GOAL A:
Using the MOBA guide below, say whether each statement agrees with it: (i) the guide says MOBAs are popular because you never stop learning; (ii) the guide says each team picks one hero to share; (iii) the guide says towers may shoot your creatures on the way. Answer yes or no for each, quoting the words of the guide that decide it.

The Multiplayer Online Battle Arena. The MOBA, for short, is potentially the hottest game genre to come out of the 21st century, so far. With the release and subsequent rise of League of Legends, MOBAs took the world by storm, creating a massive influx of game entries on any device that allowed multiplayer. Computers, consoles, even smartphones got their own versions of the MOBA genre, each trying to differentiate from the others with some unique gimmick.
For those uninitiated, it’s a daunting task to even get started with the genre, let alone enjoy it, which is why some guidance may be necessary. Even before choosing a game, there’s plenty to learn and understand so that you have the best experience possible when first stepping into your lane.
Make no mistake: MOBAs are popular because you never stop learning. You can read everything there is, but the best way to improve would be to mute the game chat and play. This guide is here to get you started with the basics, give you some game advice, and then lead you on the path of discovery. Results may vary, play at your own risk.
What is a MOBA?
As mentioned, MOBA stands for Multiplayer Online Battle Arena. Obviously, this is a bit ambiguous, so it boils down to any game where two teams of players fight to destroy each other’s bases. To do so, the opposing bases create little creatures to go fight each other in the middle of a map, and you try to help your creatures win out and move into the base. Generally, there are some towers that will shoot your creatures on the way, and maybe a few other nuances, but that’s the gist of it. Kill the base, win the game. Simple enough.
Along with the bases, each player selects a certain hero to bring into the arena, replete with a specific skill set to help the team in some way. Perhaps it’s killing, perhaps it’s healing, perhaps it’s moving faster. These skills are what define any hero’s role on the team, but we’ll get into this later. For now, you play the hero, they have powers, and those powers help destroy the base. Easy!

GOAL B:
Reproduce the records from their first line through the line containing "EYG: 4:58 -> none", including both of those lines.

PROVIDED ENTRIES:

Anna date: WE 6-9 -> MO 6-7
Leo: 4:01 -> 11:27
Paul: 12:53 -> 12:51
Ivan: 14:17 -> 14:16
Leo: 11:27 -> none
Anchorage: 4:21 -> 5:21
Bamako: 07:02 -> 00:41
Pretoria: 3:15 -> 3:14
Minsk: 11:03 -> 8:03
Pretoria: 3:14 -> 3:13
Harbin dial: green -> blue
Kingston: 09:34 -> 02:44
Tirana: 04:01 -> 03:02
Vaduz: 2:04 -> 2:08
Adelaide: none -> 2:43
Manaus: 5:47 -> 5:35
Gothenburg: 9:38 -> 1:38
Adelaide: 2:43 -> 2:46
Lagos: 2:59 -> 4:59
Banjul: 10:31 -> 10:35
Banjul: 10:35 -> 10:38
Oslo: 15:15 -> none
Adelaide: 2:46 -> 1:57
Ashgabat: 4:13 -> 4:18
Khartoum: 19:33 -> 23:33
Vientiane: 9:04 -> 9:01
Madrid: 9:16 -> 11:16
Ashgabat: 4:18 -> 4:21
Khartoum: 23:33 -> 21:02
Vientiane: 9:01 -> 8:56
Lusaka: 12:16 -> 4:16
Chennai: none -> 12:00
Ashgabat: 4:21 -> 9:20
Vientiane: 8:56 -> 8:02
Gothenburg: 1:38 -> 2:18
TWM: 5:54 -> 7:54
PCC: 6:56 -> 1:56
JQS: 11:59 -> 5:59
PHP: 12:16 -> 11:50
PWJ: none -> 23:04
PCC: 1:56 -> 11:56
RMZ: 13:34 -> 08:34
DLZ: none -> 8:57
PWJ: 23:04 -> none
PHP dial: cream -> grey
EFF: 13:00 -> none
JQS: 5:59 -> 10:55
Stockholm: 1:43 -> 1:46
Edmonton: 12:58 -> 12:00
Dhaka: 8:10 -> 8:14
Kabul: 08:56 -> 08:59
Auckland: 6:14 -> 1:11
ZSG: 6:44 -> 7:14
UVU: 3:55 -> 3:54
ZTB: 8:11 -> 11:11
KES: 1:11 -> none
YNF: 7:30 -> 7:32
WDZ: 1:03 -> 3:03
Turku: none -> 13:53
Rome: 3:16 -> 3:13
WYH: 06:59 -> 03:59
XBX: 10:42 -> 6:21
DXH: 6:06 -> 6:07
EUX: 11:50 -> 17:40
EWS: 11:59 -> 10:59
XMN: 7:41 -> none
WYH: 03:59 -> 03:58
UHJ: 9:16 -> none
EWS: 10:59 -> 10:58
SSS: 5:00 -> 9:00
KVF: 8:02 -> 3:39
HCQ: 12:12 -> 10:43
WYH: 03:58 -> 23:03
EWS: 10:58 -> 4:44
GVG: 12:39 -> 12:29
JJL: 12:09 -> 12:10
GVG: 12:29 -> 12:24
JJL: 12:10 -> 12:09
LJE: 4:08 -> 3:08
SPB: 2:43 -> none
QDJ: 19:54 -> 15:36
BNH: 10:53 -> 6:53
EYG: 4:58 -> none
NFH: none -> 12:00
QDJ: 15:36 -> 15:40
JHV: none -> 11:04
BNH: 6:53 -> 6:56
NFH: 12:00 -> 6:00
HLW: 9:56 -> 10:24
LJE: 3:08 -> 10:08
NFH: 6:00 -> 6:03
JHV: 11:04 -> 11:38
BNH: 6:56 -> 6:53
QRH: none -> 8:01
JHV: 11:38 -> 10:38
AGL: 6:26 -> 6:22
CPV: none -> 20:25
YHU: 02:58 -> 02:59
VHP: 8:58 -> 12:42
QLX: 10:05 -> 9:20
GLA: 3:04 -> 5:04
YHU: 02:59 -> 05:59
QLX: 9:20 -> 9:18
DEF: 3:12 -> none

FINAL RESULT A:
(i) Yes: "MOBAs are popular because you never stop learning."
(ii) No: "each player selects a certain hero to bring into the arena"
(iii) Yes: "Generally, there are some towers that will shoot your creatures on the way"

FINAL RESULT B:
Anna date: WE 6-9 -> MO 6-7
Leo: 4:01 -> 11:27
Paul: 12:53 -> 12:51
Ivan: 14:17 -> 14:16
Leo: 11:27 -> none
Anchorage: 4:21 -> 5:21
Bamako: 07:02 -> 00:41
Pretoria: 3:15 -> 3:14
Minsk: 11:03 -> 8:03
Pretoria: 3:14 -> 3:13
Harbin dial: green -> blue
Kingston: 09:34 -> 02:44
Tirana: 04:01 -> 03:02
Vaduz: 2:04 -> 2:08
Adelaide: none -> 2:43
Manaus: 5:47 -> 5:35
Gothenburg: 9:38 -> 1:38
Adelaide: 2:43 -> 2:46
Lagos: 2:59 -> 4:59
Banjul: 10:31 -> 10:35
Banjul: 10:35 -> 10:38
Oslo: 15:15 -> none
Adelaide: 2:46 -> 1:57
Ashgabat: 4:13 -> 4:18
Khartoum: 19:33 -> 23:33
Vientiane: 9:04 -> 9:01
Madrid: 9:16 -> 11:16
Ashgabat: 4:18 -> 4:21
Khartoum: 23:33 -> 21:02
Vientiane: 9:01 -> 8:56
Lusaka: 12:16 -> 4:16
Chennai: none -> 12:00
Ashgabat: 4:21 -> 9:20
Vientiane: 8:56 -> 8:02
Gothenburg: 1:38 -> 2:18
TWM: 5:54 -> 7:54
PCC: 6:56 -> 1:56
JQS: 11:59 -> 5:59
PHP: 12:16 -> 11:50
PWJ: none -> 23:04
PCC: 1:56 -> 11:56
RMZ: 13:34 -> 08:34
DLZ: none -> 8:57
PWJ: 23:04 -> none
PHP dial: cream -> grey
EFF: 13:00 -> none
JQS: 5:59 -> 10:55
Stockholm: 1:43 -> 1:46
Edmonton: 12:58 -> 12:00
Dhaka: 8:10 -> 8:14
Kabul: 08:56 -> 08:59
Auckland: 6:14 -> 1:11
ZSG: 6:44 -> 7:14
UVU: 3:55 -> 3:54
ZTB: 8:11 -> 11:11
KES: 1:11 -> none
YNF: 7:30 -> 7:32
WDZ: 1:03 -> 3:03
Turku: none -> 13:53
Rome: 3:16 -> 3:13
WYH: 06:59 -> 03:59
XBX: 10:42 -> 6:21
DXH: 6:06 -> 6:07
EUX: 11:50 -> 17:40
EWS: 11:59 -> 10:59
XMN: 7:41 -> none
WYH: 03:59 -> 03:58
UHJ: 9:16 -> none
EWS: 10:59 -> 10:58
SSS: 5:00 -> 9:00
KVF: 8:02 -> 3:39
HCQ: 12:12 -> 10:43
WYH: 03:58 -> 23:03
EWS: 10:58 -> 4:44
GVG: 12:39 -> 12:29
JJL: 12:09 -> 12:10
GVG: 12:29 -> 12:24
JJL: 12:10 -> 12:09
LJE: 4:08 -> 3:08
SPB: 2:43 -> none
QDJ: 19:54 -> 15:36
BNH: 10:53 -> 6:53
EYG: 4:58 -> none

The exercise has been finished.